EXERCISE GOAL: Extract the source text from all the material below and copy every line unchanged.

Dataset items

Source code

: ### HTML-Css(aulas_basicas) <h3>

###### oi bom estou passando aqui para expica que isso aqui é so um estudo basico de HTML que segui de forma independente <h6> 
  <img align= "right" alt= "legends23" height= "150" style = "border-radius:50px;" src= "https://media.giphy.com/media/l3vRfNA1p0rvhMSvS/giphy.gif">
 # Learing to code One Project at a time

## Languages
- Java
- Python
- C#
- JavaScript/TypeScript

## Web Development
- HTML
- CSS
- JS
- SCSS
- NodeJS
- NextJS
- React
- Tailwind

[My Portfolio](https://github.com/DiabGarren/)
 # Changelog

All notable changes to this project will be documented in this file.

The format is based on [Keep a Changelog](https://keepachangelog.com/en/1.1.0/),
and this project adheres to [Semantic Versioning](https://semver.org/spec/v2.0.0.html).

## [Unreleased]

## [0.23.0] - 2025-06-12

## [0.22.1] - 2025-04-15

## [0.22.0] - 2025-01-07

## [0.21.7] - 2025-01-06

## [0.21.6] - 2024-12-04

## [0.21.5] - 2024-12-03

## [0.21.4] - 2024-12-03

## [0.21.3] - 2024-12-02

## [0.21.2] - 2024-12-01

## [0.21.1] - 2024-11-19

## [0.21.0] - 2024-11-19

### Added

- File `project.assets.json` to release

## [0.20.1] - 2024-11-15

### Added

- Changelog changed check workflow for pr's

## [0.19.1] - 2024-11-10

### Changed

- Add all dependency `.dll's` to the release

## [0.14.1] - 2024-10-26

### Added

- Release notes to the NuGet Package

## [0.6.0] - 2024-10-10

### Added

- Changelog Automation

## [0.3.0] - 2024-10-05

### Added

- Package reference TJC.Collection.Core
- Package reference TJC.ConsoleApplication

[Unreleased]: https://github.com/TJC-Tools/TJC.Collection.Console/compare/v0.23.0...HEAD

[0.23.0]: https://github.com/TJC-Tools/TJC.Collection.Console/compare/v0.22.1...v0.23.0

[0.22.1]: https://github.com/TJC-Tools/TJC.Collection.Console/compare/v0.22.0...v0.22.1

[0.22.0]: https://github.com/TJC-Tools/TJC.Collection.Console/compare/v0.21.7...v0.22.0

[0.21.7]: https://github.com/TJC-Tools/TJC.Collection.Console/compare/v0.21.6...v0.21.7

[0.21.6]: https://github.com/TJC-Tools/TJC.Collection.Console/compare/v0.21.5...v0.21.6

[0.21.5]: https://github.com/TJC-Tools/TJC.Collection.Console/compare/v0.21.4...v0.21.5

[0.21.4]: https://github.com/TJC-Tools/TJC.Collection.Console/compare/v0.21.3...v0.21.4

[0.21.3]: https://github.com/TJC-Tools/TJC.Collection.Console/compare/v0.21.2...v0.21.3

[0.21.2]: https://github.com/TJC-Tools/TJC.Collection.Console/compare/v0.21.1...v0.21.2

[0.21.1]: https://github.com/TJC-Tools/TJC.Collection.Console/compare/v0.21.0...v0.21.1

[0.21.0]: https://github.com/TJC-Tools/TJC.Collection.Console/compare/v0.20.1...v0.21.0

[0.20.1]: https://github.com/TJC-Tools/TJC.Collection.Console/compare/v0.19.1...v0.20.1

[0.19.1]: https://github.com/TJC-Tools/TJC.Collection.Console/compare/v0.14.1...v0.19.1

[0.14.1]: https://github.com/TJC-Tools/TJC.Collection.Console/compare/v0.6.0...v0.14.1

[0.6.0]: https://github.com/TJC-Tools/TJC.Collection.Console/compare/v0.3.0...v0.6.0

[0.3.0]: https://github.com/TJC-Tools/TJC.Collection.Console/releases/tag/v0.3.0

ANSWER FOR THE TASK:
Source code

: ### HTML-Css(aulas_basicas) <h3>

###### oi bom estou passando aqui para expica que isso aqui é so um estudo basico de HTML que segui de forma independente <h6> 
  <img align= "right" alt= "legends23" height= "150" style = "border-radius:50px;" src= "https://media.giphy.com/media/l3vRfNA1p0rvhMSvS/giphy.gif">
 # Learing to code One Project at a time

## Languages
- Java
- Python
- C#
- JavaScript/TypeScript

## Web Development
- HTML
- CSS
- JS
- SCSS
- NodeJS
- NextJS
- React
- Tailwind

[My Portfolio](https://github.com/DiabGarren/)
 # Changelog

All notable changes to this project will be documented in this file.

The format is based on [Keep a Changelog](https://keepachangelog.com/en/1.1.0/),
and this project adheres to [Semantic Versioning](https://semver.org/spec/v2.0.0.html).

## [Unreleased]

## [0.23.0] - 2025-06-12

## [0.22.1] - 2025-04-15

## [0.22.0] - 2025-01-07

## [0.21.7] - 2025-01-06

## [0.21.6] - 2024-12-04

## [0.21.5] - 2024-12-03

## [0.21.4] - 2024-12-03

## [0.21.3] - 2024-12-02

## [0.21.2] - 2024-12-01

## [0.21.1] - 2024-11-19

## [0.21.0] - 2024-11-19

### Added

- File `project.assets.json` to release

## [0.20.1] - 2024-11-15

### Added

- Changelog changed check workflow for pr's

## [0.19.1] - 2024-11-10

### Changed

- Add all dependency `.dll's` to the release

## [0.14.1] - 2024-10-26

### Added

- Release notes to the NuGet Package

## [0.6.0] - 2024-10-10

### Added

- Changelog Automation

## [0.3.0] - 2024-10-05

### Added

- Package reference TJC.Collection.Core
- Package reference TJC.ConsoleApplication

[Unreleased]: https://github.com/TJC-Tools/TJC.Collection.Console/compare/v0.23.0...HEAD

[0.23.0]: https://github.com/TJC-Tools/TJC.Collection.Console/compare/v0.22.1...v0.23.0

[0.22.1]: https://github.com/TJC-Tools/TJC.Collection.Console/compare/v0.22.0...v0.22.1

[0.22.0]: https://github.com/TJC-Tools/TJC.Collection.Console/compare/v0.21.7...v0.22.0

[0.21.7]: https://github.com/TJC-Tools/TJC.Collection.Console/compare/v0.21.6...v0.21.7

[0.21.6]: https://github.com/TJC-Tools/TJC.Collection.Console/compare/v0.21.5...v0.21.6

[0.21.5]: https://github.com/TJC-Tools/TJC.Collection.Console/compare/v0.21.4...v0.21.5

[0.21.4]: https://github.com/TJC-Tools/TJC.Collection.Console/compare/v0.21.3...v0.21.4

[0.21.3]: https://github.com/TJC-Tools/TJC.Collection.Console/compare/v0.21.2...v0.21.3

[0.21.2]: https://github.com/TJC-Tools/TJC.Collection.Console/compare/v0.21.1...v0.21.2

[0.21.1]: https://github.com/TJC-Tools/TJC.Collection.Console/compare/v0.21.0...v0.21.1

[0.21.0]: https://github.com/TJC-Tools/TJC.Collection.Console/compare/v0.20.1...v0.21.0

[0.20.1]: https://github.com/TJC-Tools/TJC.Collection.Console/compare/v0.19.1...v0.20.1

[0.19.1]: https://github.com/TJC-Tools/TJC.Collection.Console/compare/v0.14.1...v0.19.1

[0.14.1]: https://github.com/TJC-Tools/TJC.Collection.Console/compare/v0.6.0...v0.14.1

[0.6.0]: https://github.com/TJC-Tools/TJC.Collection.Console/compare/v0.3.0...v0.6.0

[0.3.0]: https://github.com/TJC-Tools/TJC.Collection.Console/releases/tag/v0.3.0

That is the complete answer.